== AVAILABLE RECORDS ==
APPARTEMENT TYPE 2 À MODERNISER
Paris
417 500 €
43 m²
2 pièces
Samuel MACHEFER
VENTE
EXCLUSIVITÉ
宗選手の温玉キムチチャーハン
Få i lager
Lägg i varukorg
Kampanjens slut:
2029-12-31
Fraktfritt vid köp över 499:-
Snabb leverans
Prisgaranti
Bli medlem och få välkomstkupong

== WHAT YOU SHOULD DO ==
Would you output every line of the listing exactly as given?

== RESULT OF THIS TASK ==
APPARTEMENT TYPE 2 À MODERNISER
Paris
417 500 €
43 m²
2 pièces
Samuel MACHEFER
VENTE
EXCLUSIVITÉ
宗選手の温玉キムチチャーハン
Få i lager
Lägg i varukorg
Kampanjens slut:
2029-12-31
Fraktfritt vid köp över 499:-
Snabb leverans
Prisgaranti
Bli medlem och få välkomstkupong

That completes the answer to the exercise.